Global migration trends, population movements because of war, or lack of sustainable economic prospects force us to question our place in a rapidly changing world and food insecurity or displacement becomes not only an issue but also part of human rights itself. 

The UN Committee on Economic, Social, and Cultural Rights has stipulated that:“…the right to food is a human right. States must ensure access by their populations to adequate food through national and international cooperation.” People must become aware of their rights and abilities as citizens to help alleviate food insecurity.

After moving into the building that she recently rented, Rahel returned to Kyiv and shared the Christmas spirit with their new neighbors.
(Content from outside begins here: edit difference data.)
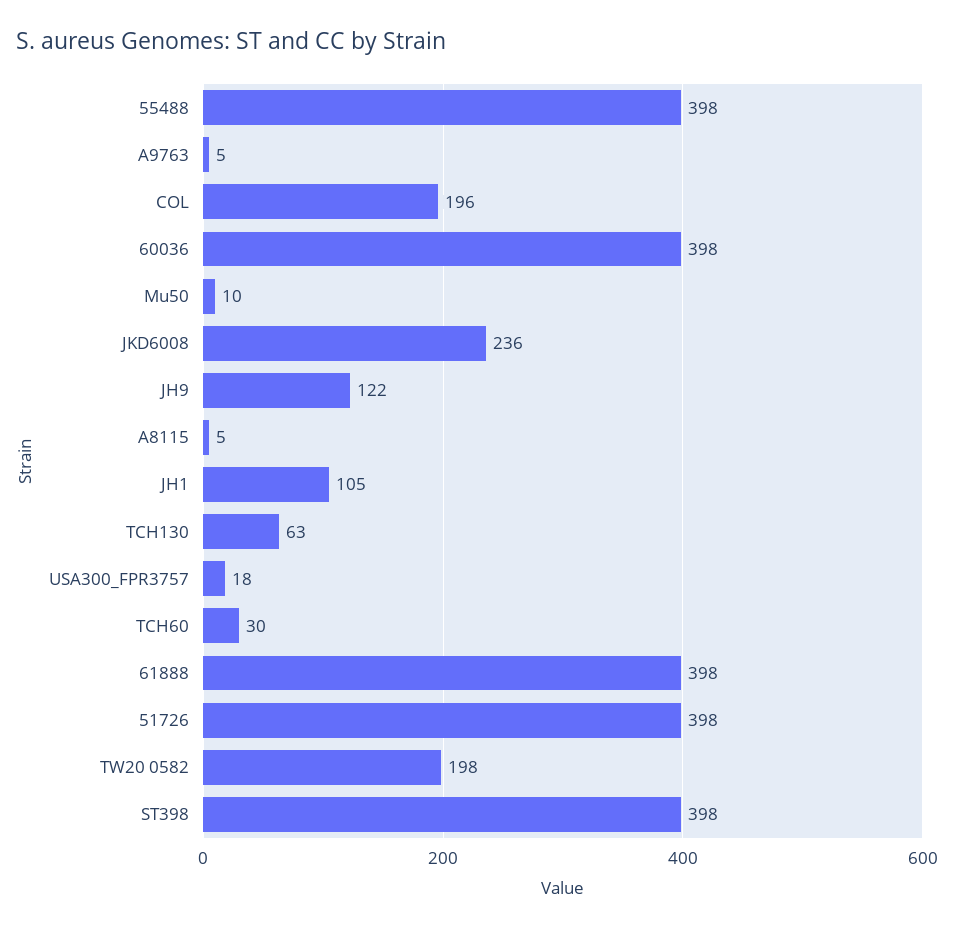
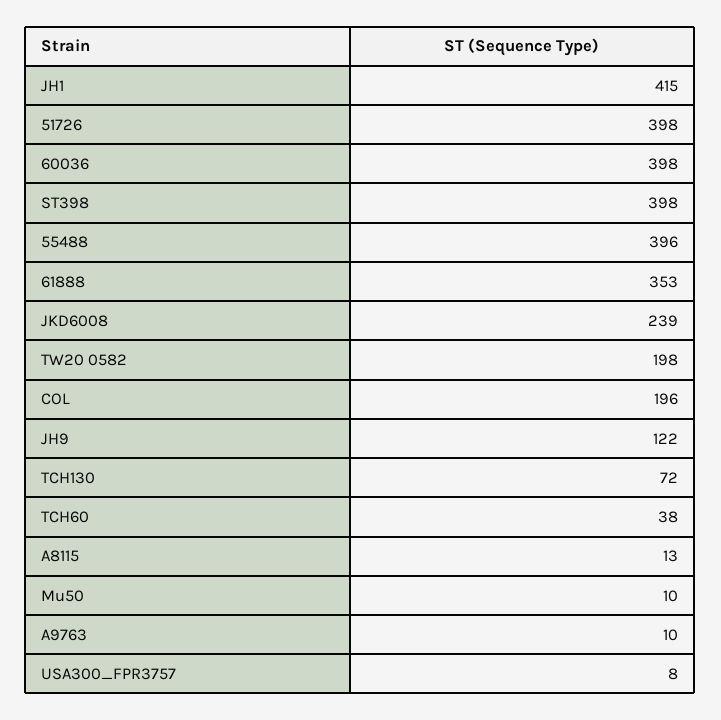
  {
-   "55488": 398,
+   "55488": 396,
-   "A9763": 5,
+   "A9763": 10,
    "COL": 196,
    "60036": 398,
    "Mu50": 10,
-   "JKD6008": 236,
+   "JKD6008": 239,
    "JH9": 122,
-   "A8115": 5,
+   "A8115": 13,
-   "JH1": 105,
+   "JH1": 415,
-   "TCH130": 63,
+   "TCH130": 72,
-   "USA300_FPR3757": 18,
+   "USA300_FPR3757": 8,
-   "TCH60": 30,
+   "TCH60": 38,
-   "61888": 398,
+   "61888": 353,
    "51726": 398,
    "TW20 0582": 198,
    "ST398": 398
  }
The story of Rahel and her family illustrates how Christmas was celebrated through migration, resettlement, and new language learning.

It’s Christmas time. The holiday season is going to be busy and trying for people who are new refugees. But the task of making a party wouldn’t be that hard – right?

Tonight, my host family and friends make sure I get through my first Christmas as an immigrant without a job or money to gift others. That night I start with an eggnog cocktail and yolk-covered turkey legs but never let any food touch my lips until I am well past full.06/27I finally sleep through the night without having nightmares about being deported.

About the author

Marta Lopez

I am a content writer and I write articles on sports, news, business etc.